■ **Directions**
From the entries below, copy every line that has the word "tail".
Study material Start Marker
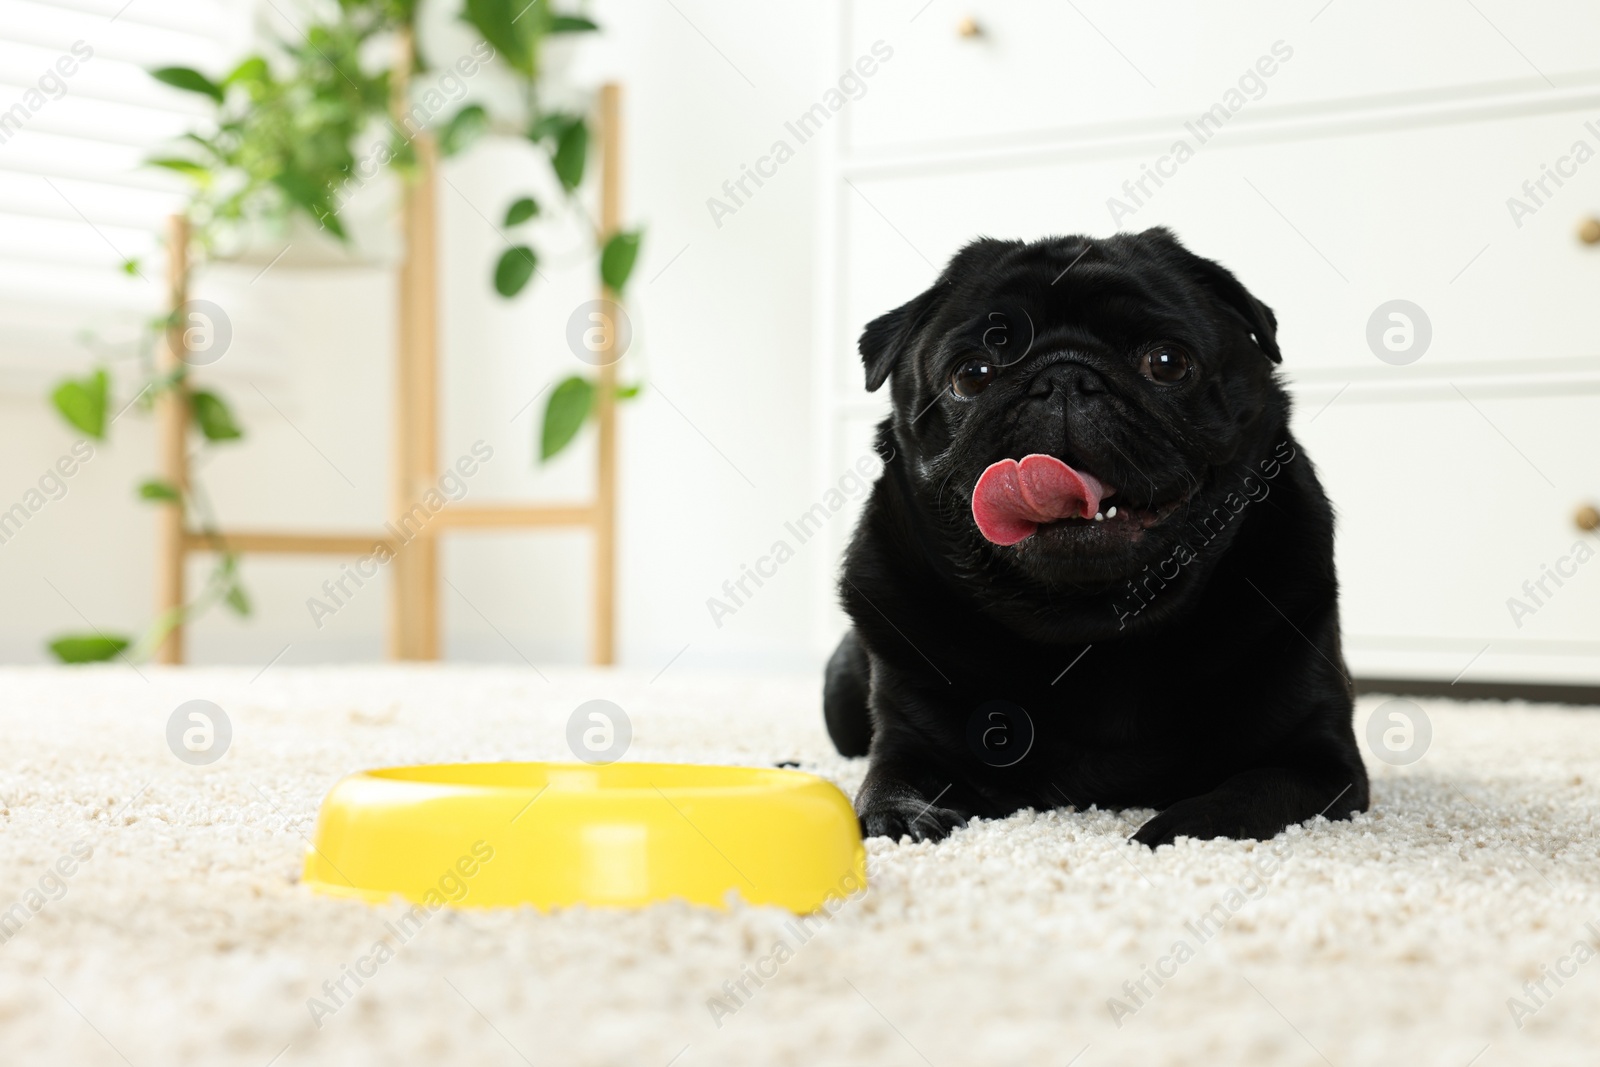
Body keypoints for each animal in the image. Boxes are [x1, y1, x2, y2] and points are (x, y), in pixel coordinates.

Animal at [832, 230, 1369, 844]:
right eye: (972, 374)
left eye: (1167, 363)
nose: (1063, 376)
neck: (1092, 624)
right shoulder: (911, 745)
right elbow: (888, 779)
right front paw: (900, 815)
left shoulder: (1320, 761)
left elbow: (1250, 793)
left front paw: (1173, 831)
Study material End Marker
Study material Start Marker
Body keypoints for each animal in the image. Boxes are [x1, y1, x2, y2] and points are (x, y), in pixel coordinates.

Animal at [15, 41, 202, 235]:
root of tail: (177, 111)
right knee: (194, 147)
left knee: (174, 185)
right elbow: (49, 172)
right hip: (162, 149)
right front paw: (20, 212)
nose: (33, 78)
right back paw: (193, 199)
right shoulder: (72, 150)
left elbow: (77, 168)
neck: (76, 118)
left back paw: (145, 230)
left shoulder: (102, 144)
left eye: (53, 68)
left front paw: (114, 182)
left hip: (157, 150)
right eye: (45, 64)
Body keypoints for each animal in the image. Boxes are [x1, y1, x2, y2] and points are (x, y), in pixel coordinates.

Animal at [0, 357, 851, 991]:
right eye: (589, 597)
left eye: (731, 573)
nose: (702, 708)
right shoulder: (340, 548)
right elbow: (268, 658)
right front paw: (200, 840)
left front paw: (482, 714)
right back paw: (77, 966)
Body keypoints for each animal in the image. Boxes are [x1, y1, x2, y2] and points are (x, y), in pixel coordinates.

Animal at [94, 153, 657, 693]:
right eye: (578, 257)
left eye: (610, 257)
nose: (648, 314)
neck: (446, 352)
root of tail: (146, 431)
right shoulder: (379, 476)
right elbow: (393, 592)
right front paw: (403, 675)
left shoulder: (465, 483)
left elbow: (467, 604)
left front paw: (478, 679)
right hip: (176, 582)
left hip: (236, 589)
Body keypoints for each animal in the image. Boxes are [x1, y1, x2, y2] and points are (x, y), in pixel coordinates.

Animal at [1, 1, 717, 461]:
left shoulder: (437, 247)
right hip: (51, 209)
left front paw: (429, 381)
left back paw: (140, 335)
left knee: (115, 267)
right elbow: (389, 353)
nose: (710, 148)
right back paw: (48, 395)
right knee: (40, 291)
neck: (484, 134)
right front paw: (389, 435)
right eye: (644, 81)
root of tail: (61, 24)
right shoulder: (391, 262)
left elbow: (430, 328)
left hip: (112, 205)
Study material End Marker
■ **Reply to the task**
root of tail: (177, 111)
root of tail: (146, 431)
root of tail: (61, 24)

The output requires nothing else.